Task to complete: Every line of the listing below is to be repeated exactly; the pictures stay out.

Data segment:
******************************

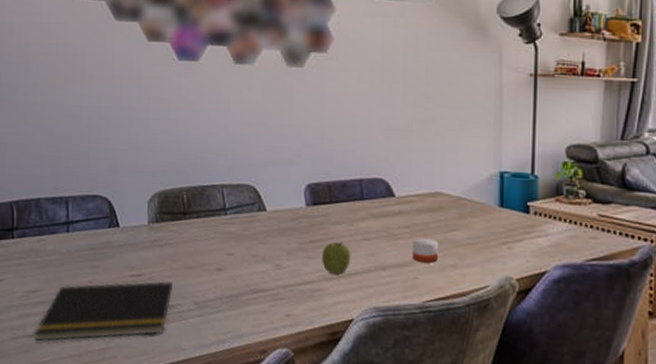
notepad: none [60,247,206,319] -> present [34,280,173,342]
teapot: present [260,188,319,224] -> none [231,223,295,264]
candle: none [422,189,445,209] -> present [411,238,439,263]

******************************

Answer section:
notepad: none [60,247,206,319] -> present [34,280,173,342]
teapot: present [260,188,319,224] -> none [231,223,295,264]
candle: none [422,189,445,209] -> present [411,238,439,263]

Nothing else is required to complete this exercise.